Angefeuert von den Rängen lief die Offense zur Höchstform auf. Ein eroberter Kick-Off sorgte dann auch umgehend für nochmaligen Ballbesitz und so konnten die Wilddogs in den letzten Sekunden auf ein respektables 30:40 verkürzen, ehe das Spiel abgepfiffen wurde. „Heute haben wir gegen uns selbst verloren, diese ganzen Strafen dürfen nicht passieren. Das erste Spiel hat immer eine eigene Dynamik, aber so etwas darf nicht passieren.“ Resümiert Headcoach Bernd Schmitt. Auch Defense-Captain Michael Lang ist nicht begeistert „Dieses Spiel hätte nicht so knapp ausgehen müssen. Aber wir fanden kein Mittel gegen das starke Laufspiel durch die Mitte. Es tut verdammt weh, wenn man weiß was kommt und es nicht gestoppt bekommt“.

Mit der sportlichen Leistung ist der Vorstand Kai Höpfinger auch nicht zufrieden, doch das Drumherum stimmt ihn milde „Wir haben organisatorisch super funktioniert. Diese Zuschauerzahl hat uns eher sogar überrascht. Bei diesem Wetter hätten wir damit nicht gerechnet. Am Ende wurde es auch am Grillstand echt eng, dass auch alle noch was zu essen bekommen.“ Der Spieltag wurde von Seiten des Vereins erfolgreich gemeistert, wenn jetzt noch der sportliche Aspekt verbessert wird, dann erwartet die Zuschauer in zwei Wochen ein spannendes Spiel.

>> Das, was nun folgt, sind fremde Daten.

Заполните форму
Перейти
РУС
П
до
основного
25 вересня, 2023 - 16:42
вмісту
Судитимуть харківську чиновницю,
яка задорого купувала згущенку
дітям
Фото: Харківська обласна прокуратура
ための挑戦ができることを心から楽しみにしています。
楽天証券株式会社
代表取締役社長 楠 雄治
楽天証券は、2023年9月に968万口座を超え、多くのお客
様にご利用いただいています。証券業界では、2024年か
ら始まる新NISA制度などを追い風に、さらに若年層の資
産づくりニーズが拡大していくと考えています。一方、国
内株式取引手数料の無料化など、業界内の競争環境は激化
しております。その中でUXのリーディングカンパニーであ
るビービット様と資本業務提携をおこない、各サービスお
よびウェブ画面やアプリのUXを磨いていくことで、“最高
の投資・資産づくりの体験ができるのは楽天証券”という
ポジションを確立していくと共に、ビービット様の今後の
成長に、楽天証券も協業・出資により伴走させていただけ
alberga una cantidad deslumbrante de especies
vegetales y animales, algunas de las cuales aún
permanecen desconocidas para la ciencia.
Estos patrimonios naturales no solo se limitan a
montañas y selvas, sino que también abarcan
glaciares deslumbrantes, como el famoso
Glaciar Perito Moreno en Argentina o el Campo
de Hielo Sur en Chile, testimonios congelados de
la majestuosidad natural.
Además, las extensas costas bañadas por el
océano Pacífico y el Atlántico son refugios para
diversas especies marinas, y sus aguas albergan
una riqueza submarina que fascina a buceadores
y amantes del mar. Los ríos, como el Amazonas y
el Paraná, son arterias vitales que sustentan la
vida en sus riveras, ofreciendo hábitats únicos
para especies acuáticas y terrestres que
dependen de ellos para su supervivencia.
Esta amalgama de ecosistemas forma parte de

Gegner in zwei Wochen ist kein geringerer, als der zweite Absteiger aus der zweiten Bundesliga, die Darmstadt Diamonds. Für die Wilddogs steht also kein leichter Gegner ins Haus, aber die Vorstellung gegen die Holzgerlingen Twister zeigt, das Potential ist da. Die Zuschauer dürfen gespannt bleiben, ehe es am 30. April wieder aus dem Holzhof schallt „Let´s go Wilddogs!“.